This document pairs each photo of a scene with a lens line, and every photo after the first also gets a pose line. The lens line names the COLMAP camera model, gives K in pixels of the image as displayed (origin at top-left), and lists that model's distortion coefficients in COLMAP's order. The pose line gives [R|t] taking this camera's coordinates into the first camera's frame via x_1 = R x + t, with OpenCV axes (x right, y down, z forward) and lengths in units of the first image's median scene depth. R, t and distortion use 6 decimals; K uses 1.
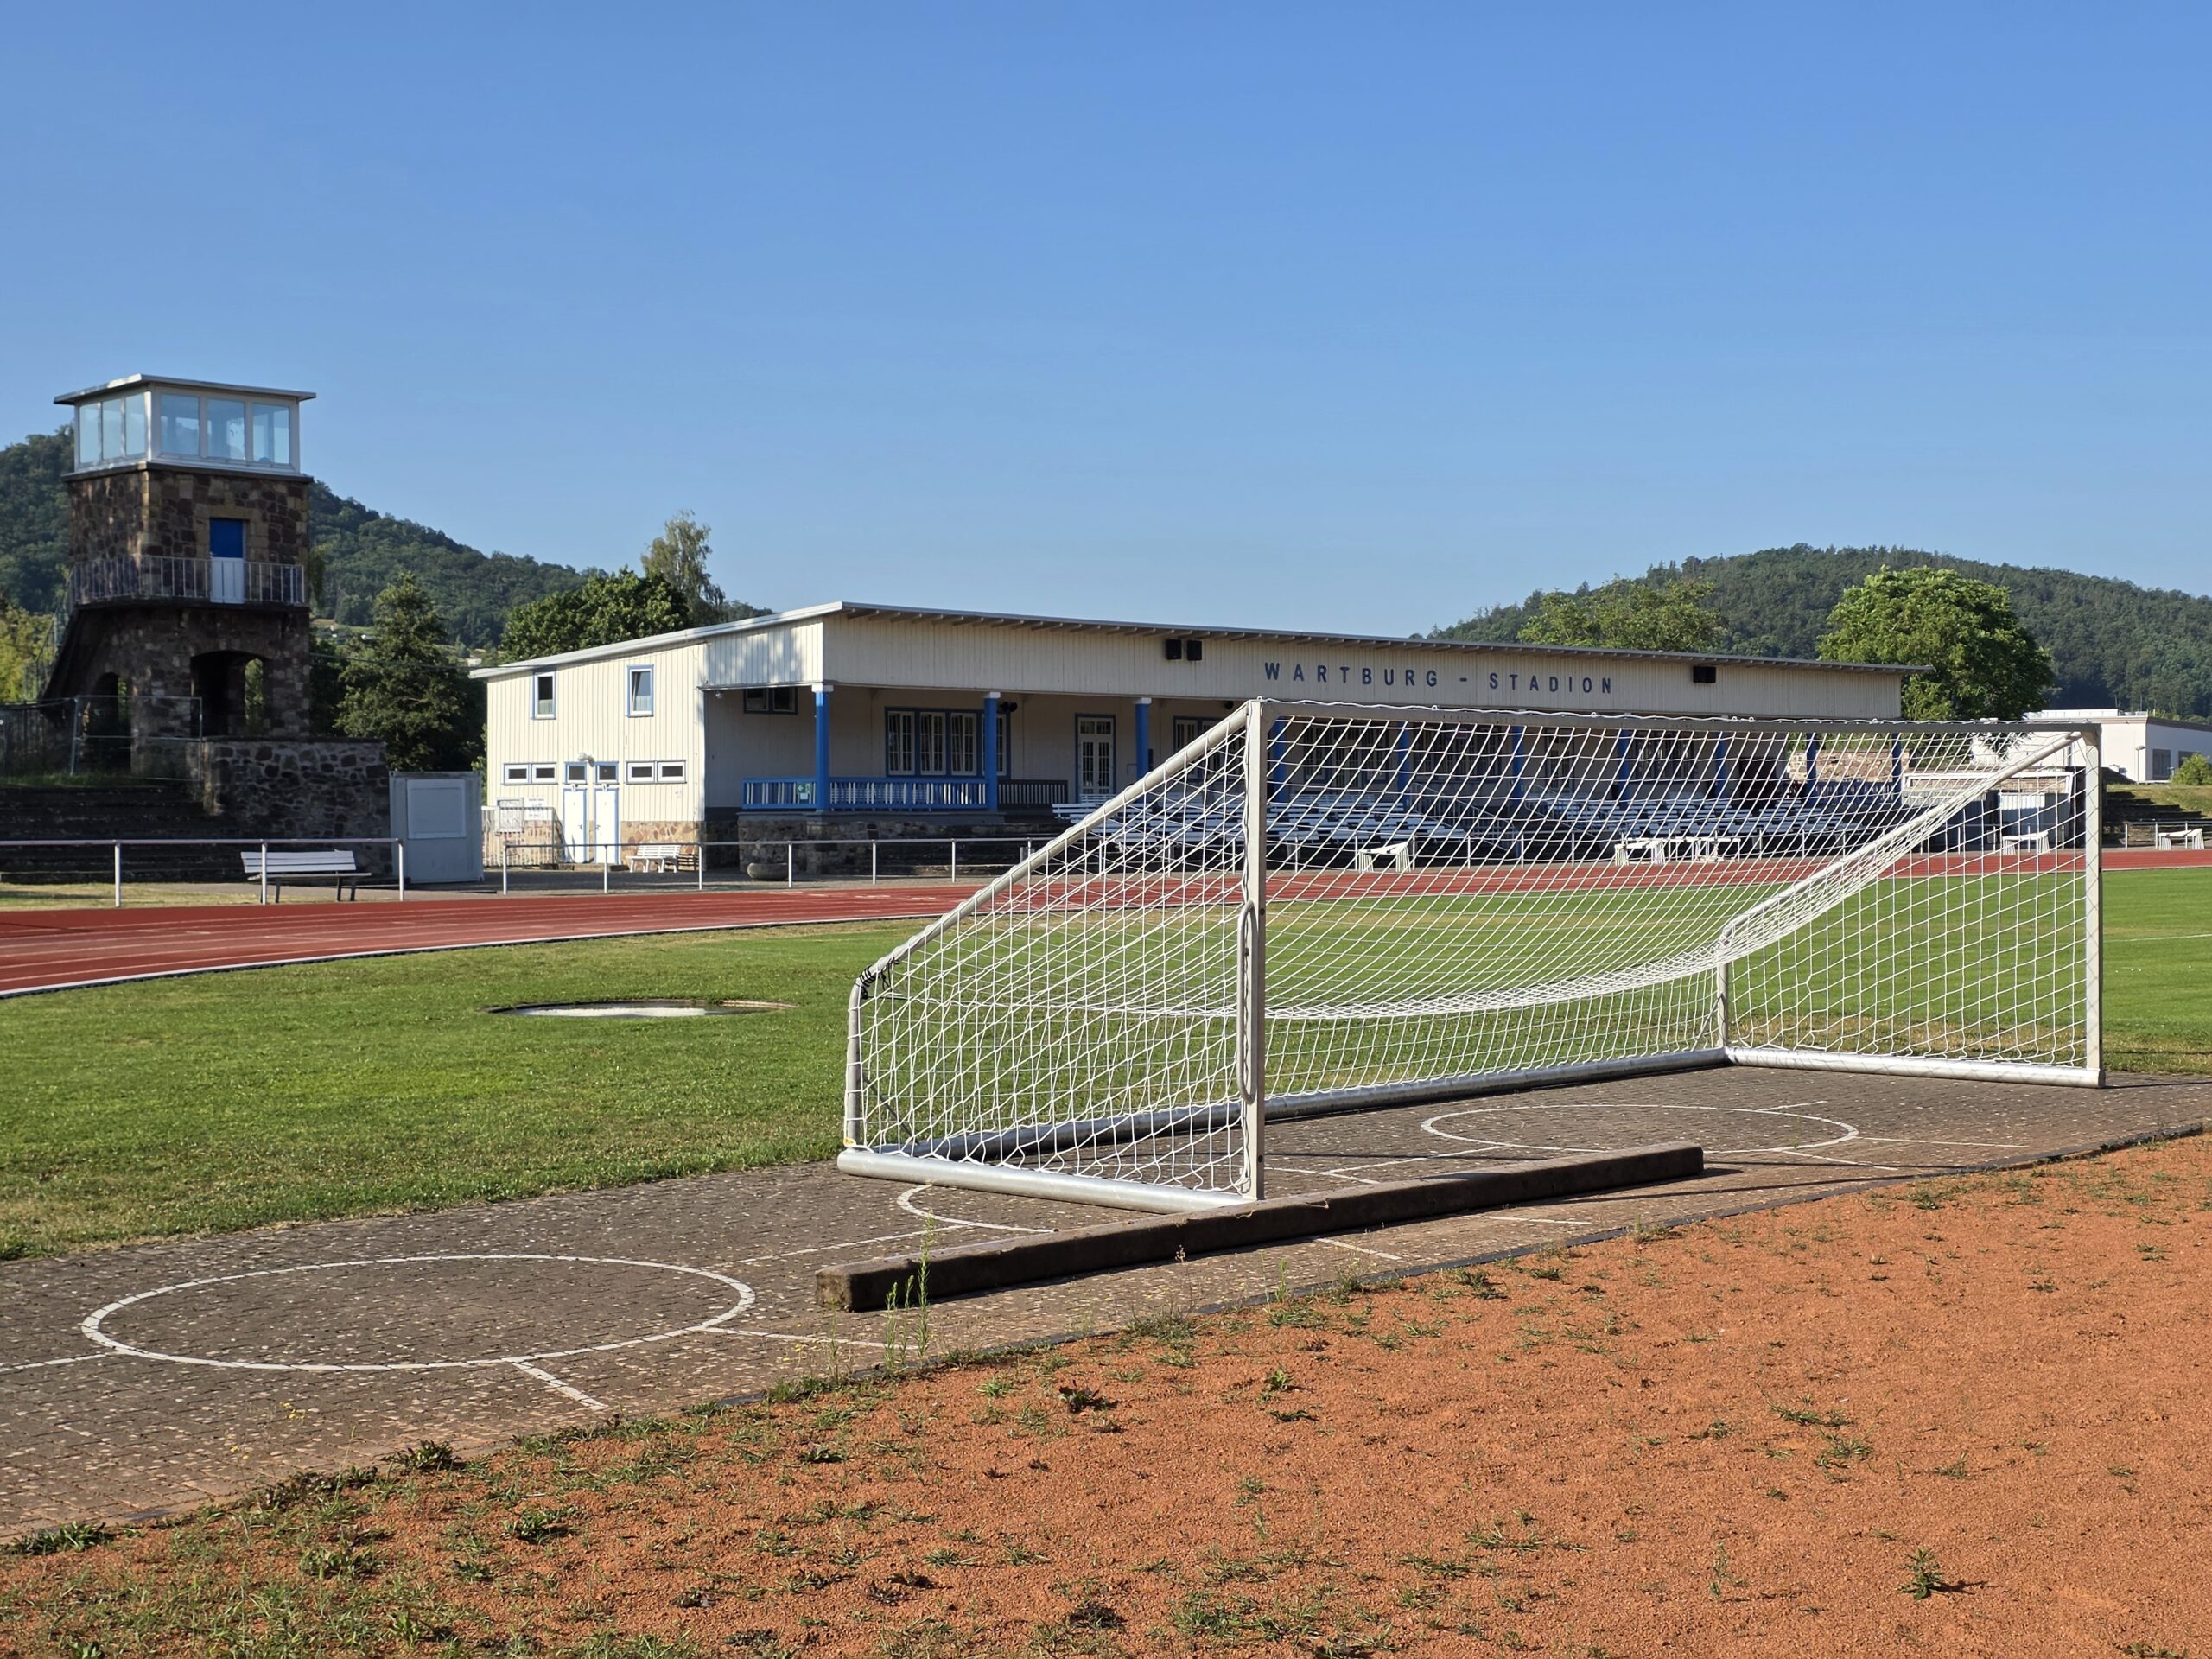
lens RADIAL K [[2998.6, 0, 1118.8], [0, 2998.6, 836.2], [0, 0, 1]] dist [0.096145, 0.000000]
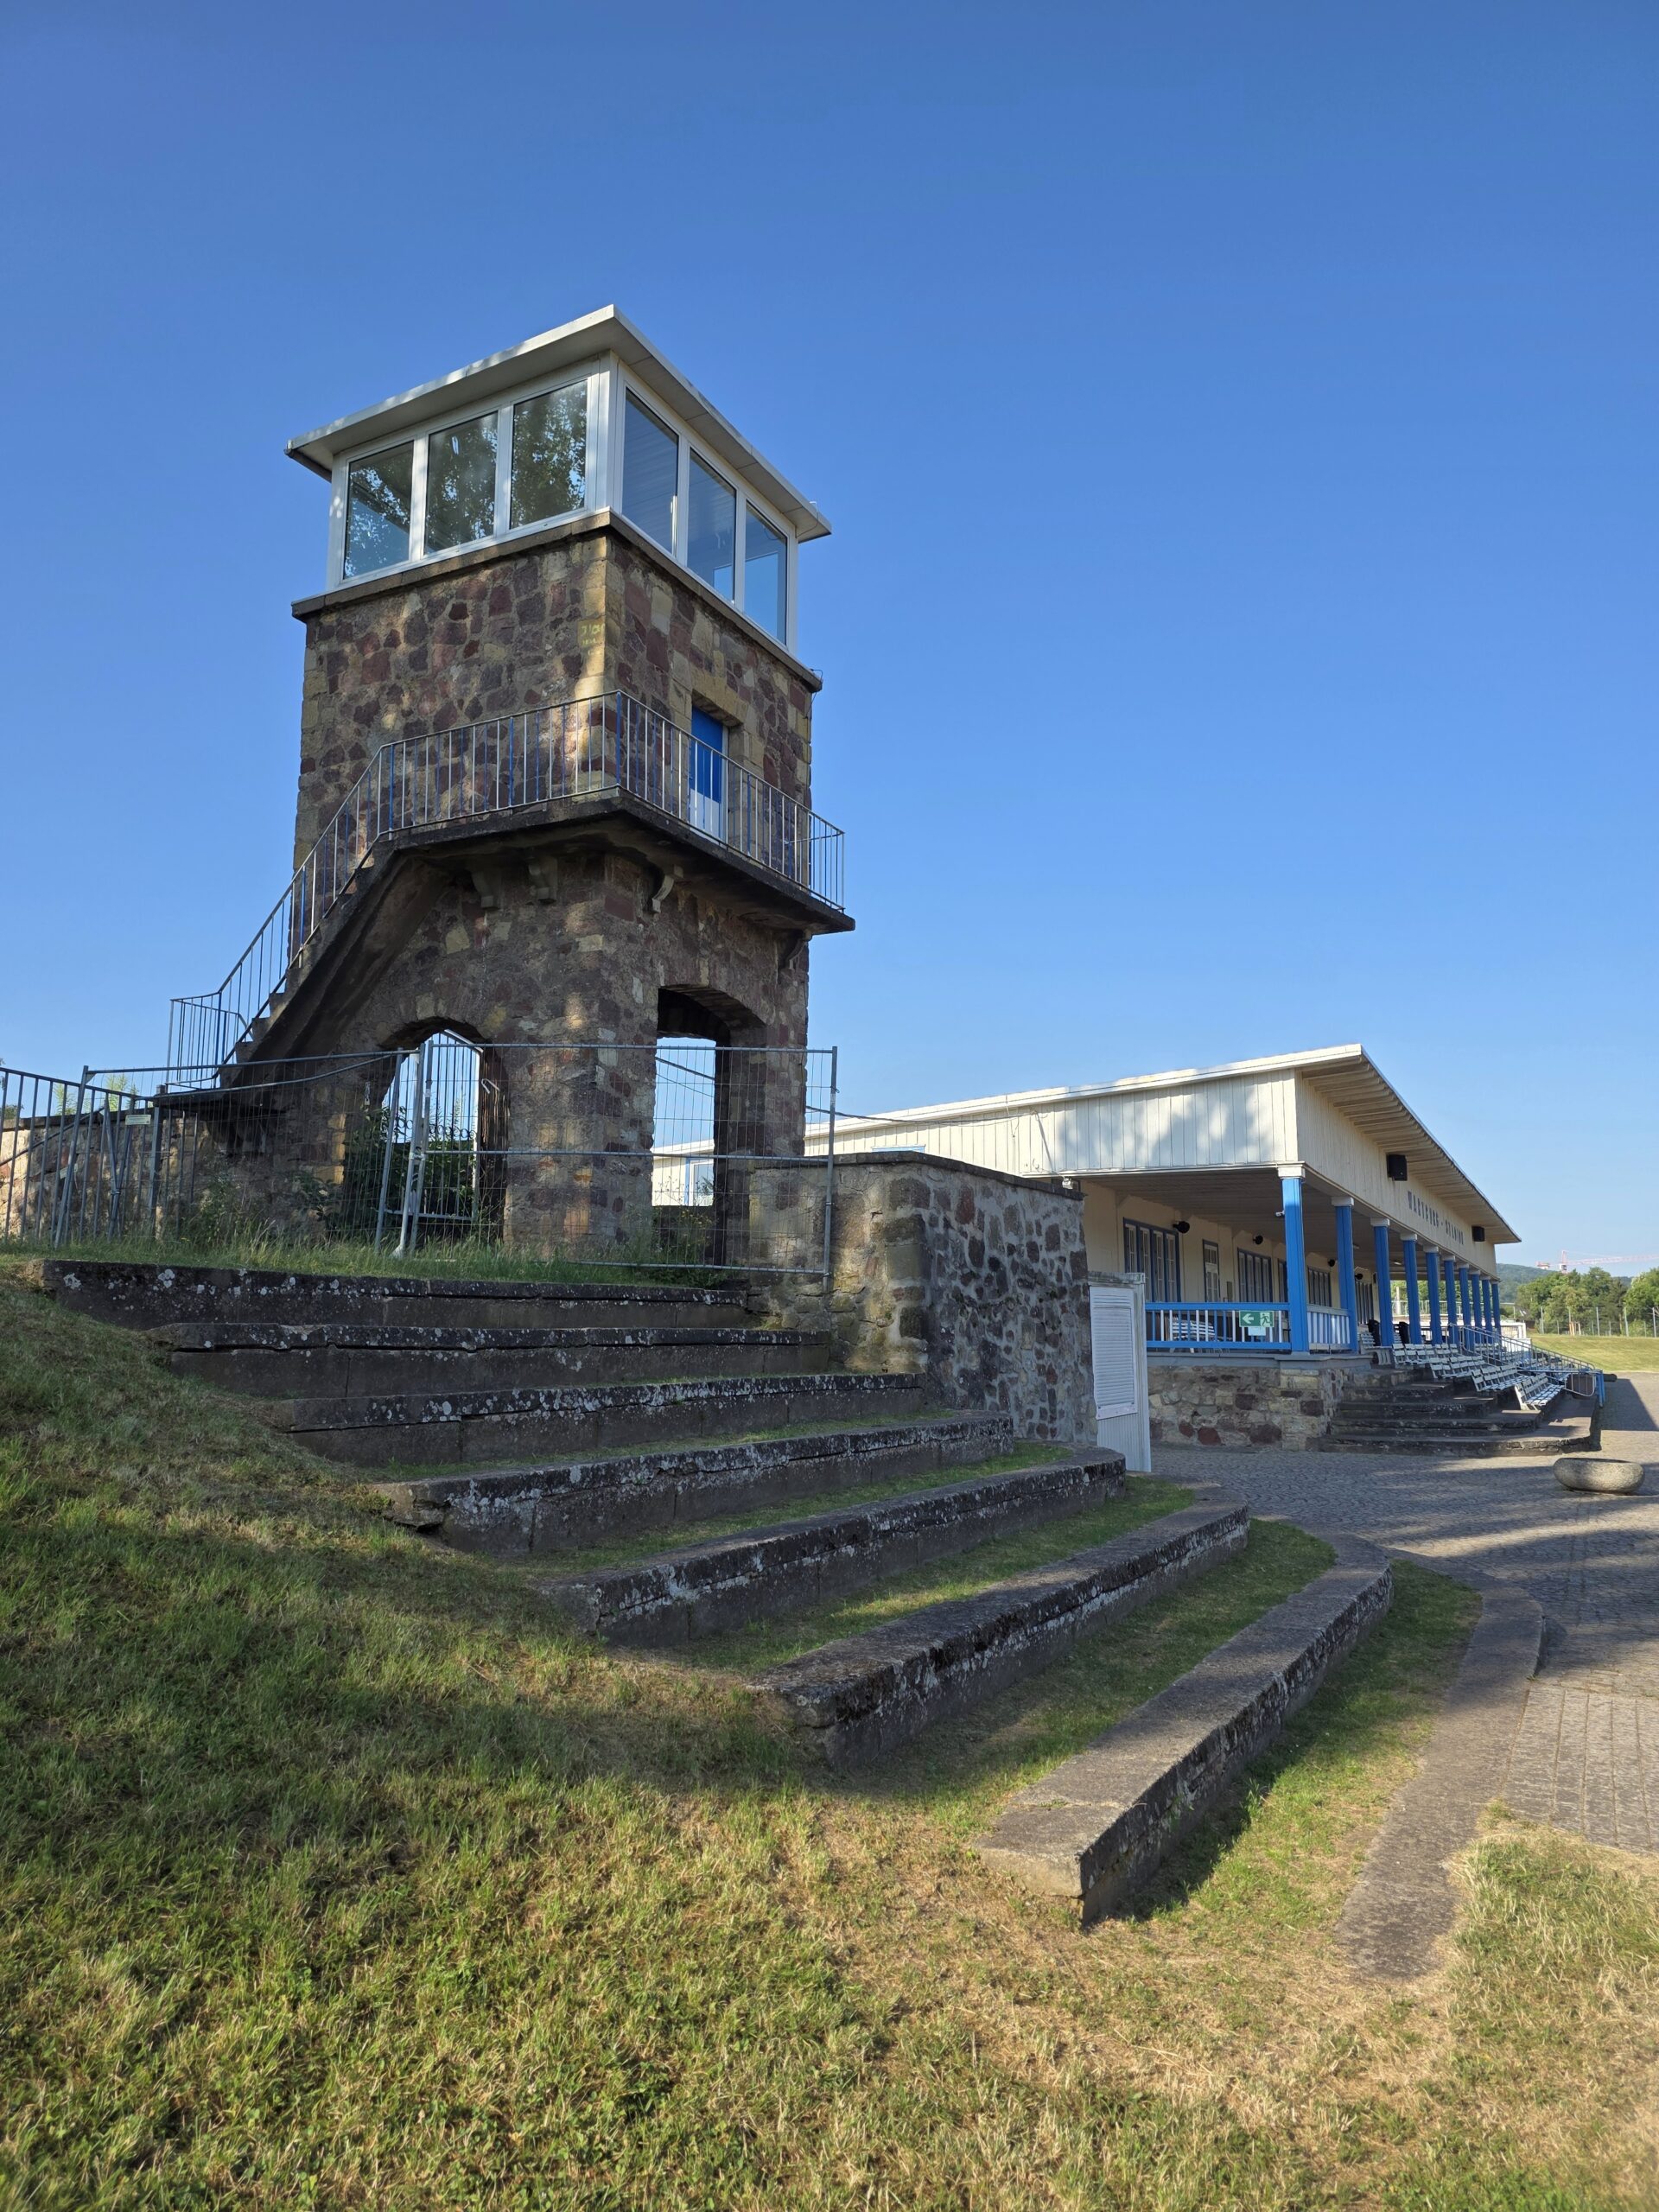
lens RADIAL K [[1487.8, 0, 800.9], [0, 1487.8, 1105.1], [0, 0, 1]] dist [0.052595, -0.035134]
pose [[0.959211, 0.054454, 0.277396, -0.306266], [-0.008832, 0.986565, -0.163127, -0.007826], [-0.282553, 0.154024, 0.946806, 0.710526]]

> _WHAT YOU ARE ASKED TO DO_: With the pictures set aside, return each line of the listing exactly as given.

> _TASK OUTPUT_:
This document pairs each photo of a scene with a lens line, and every photo after the first also gets a pose line. The lens line names the COLMAP camera model, gives K in pixels of the image as displayed (origin at top-left), and lists that model's distortion coefficients in COLMAP's order. The pose line gives [R|t] taking this camera's coordinates into the first camera's frame via x_1 = R x + t, with OpenCV axes (x right, y down, z forward) and lengths in units of the first image's median scene depth. R, t and distortion use 6 decimals; K uses 1.
lens RADIAL K [[2998.6, 0, 1118.8], [0, 2998.6, 836.2], [0, 0, 1]] dist [0.096145, 0.000000]
lens RADIAL K [[1487.8, 0, 800.9], [0, 1487.8, 1105.1], [0, 0, 1]] dist [0.052595, -0.035134]
pose [[0.959211, 0.054454, 0.277396, -0.306266], [-0.008832, 0.986565, -0.163127, -0.007826], [-0.282553, 0.154024, 0.946806, 0.710526]]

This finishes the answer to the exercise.